3 - What does the questioner really want to know
Extending on from the previous video ‘Reading between the lines’ Tom further explores the concept of hearing the meaning that sits behind the words used in a question. Understanding your audience and changing tack depending on who you are talking to is a big part of this. Tom also touches on the intimacy of conversations with tears and talks about the value of those connections. This is the 3rd in a series of 4 videos sharing insights and guidance about how to talk about cancer on your own terms.
4 - The benefit of sharing experiences and asking for help
So far in this series, we have talked about talking with people living outside the direct experience of living with a metastatic diagnosis. In this video, Tom discusses the benefit of talking to others living a similar experience. This is true of our understanding over the past 21 years of the Advanced Breast Cancer Group – that with familiarity comes safety and a level of solidarity and hope. The important take away message from this final video is to know there is always help if you need it – be open to ask for and receive help – it can come from a range of places and can be a powerful source of emotional support. This is the 4th in a series of 4 videos sharing insights and guidance about how to talk about cancer on your own terms. The series can be watched by visiting https://www.advancedbreastcancergroup.org.au/
Q&A 1 - Articulating your needs
Question: in this first video, Tom responds to a question about how to ensure your wants, needs and concerns aren’t diminished when talking to health professionals.

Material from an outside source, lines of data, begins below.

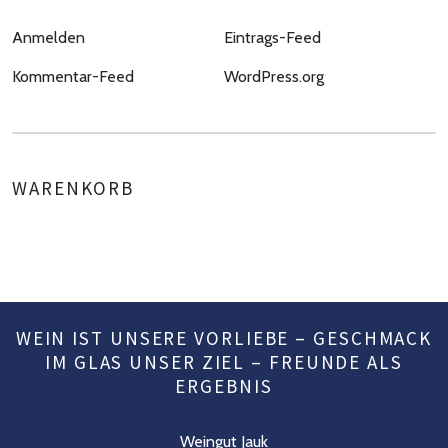
Anmelden
Eintrags-Feed
Kommentar-Feed
WordPress.org
WARENKORB
WEIN IST UNSERE VORLIEBE – GESCHMACK
IM GLAS UNSER ZIEL – FREUNDE ALS
ERGEBNIS
Weingut Jauk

Q&A 2 - Relationship building with health practitioners
In this second video the question from the group related to concerns about being treated as a number or a diagnosis rather than an individual. In response Tom highlighted the importance of relationship building with health practitioners in order to increase levels of trust, knowledge and ultimately efficacy in treatments.
Q&A 3 - Sharing your feedback
It is important to talk about how you are feeling with respect to the way health practitioners are engaging with you – whether that is good or not so good. In this 3rd video, Tom gives his views about the benefit that should come with open conversations.
Q&A 4 - Communication is key
Relationships in any part of life are a two-way street, and that is the same as those developed between a patient and their healthcare team. Here Tom emphasises the need for openness from the patient, and in response, action from the health practitioner. Ultimately in this 4 video Q&A series, communication is key – each video giving a guide to different aspects of communication with health practitioners, and all with the purpose of ensuring the patient is at the centre of every decision and the treatment is as personal and effective as possible.